Headroom and Ponytail: Cutting Cloud Tokens Without Dumbing Down Agents
RTK shell filtering, local-offload lanes A–D, and Ponytail lite YAGNI rules — how I keep Cursor usable across 100+ projects.
- cursor
- ollama
- tokens
- agents
The bill is the architecture problem
I orchestrate 100+ project folders from one hub repo. Every git status, find, and log dump sent to a cloud model is money and context rot. The fix isn’t “use AI less” — it’s classify first, offload locally, hand the cloud a TLDR.
Headroom + RTK — shrink shell output
RTK wraps everyday commands (git, grep, docker, tests) and filters noise — failures and summaries only. Headroom proxies agent traffic and compresses context at the shell boundary. Together they routinely cut 60–90% of tokens that never should have left the machine.
Rule of thumb: if the answer fits in ten lines, the cloud agent shouldn’t see 500.

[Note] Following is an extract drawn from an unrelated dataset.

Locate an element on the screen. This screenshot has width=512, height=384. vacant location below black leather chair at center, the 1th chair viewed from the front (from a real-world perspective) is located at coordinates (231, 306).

Local-offload lanes A / B / C / D
local-offload.py classify "<task>" routes work:
| Lane | Engine | Use |
|---|---|---|
| A | scripts only | grep, recipes, no LLM |
| B | qwen 7b on 4060 | fast crunch |
| C | deepseek-r1 32b | JSON plans |
| D | LLaDA diffusion | long prose drafts |
Cloud Cursor reads CLOUD_TLDR.md + artifact path — never re-runs the gather.

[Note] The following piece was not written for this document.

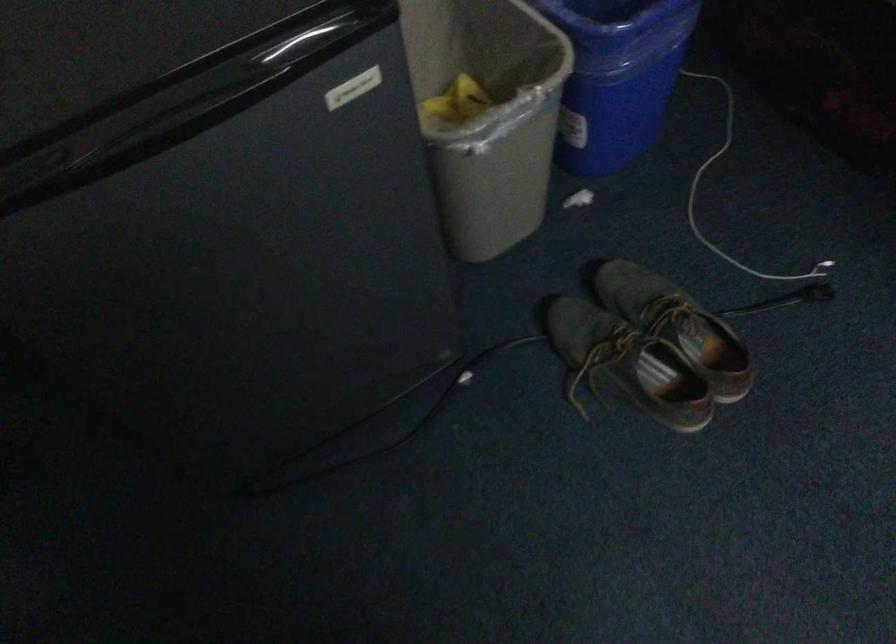
The image size is (896, 644). Identify the location of white cable connector. (734, 196).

Ponytail lite — stop over-engineering
~/.cursor/rules/ponytail.mdc enforces YAGNI: no abstractions nobody asked for, deletion over addition, question complex requests before building.
The orchestrator hub gets ponytail lite exemption for multi-file agent infrastructure — that’s explicit infrastructure, not scope creep.
Inkwell failed me today (honest note)
I tried generating this post with local 7b and 14b via the Inkwell prompt. Both ignored the assigned topic and wrote generic “AI content creation” essays. I wrote this note manually from real stack docs. Lesson: lane D/heavy needs tighter prompt enforcement or QUILL chronicle input — the pipeline isn’t fire-and-forget yet.
Next step
Wire generate-davidcole-notes.sh to reject responses that don’t mention the POST TOPIC slug — cheap local validation before any MDX lands on the site.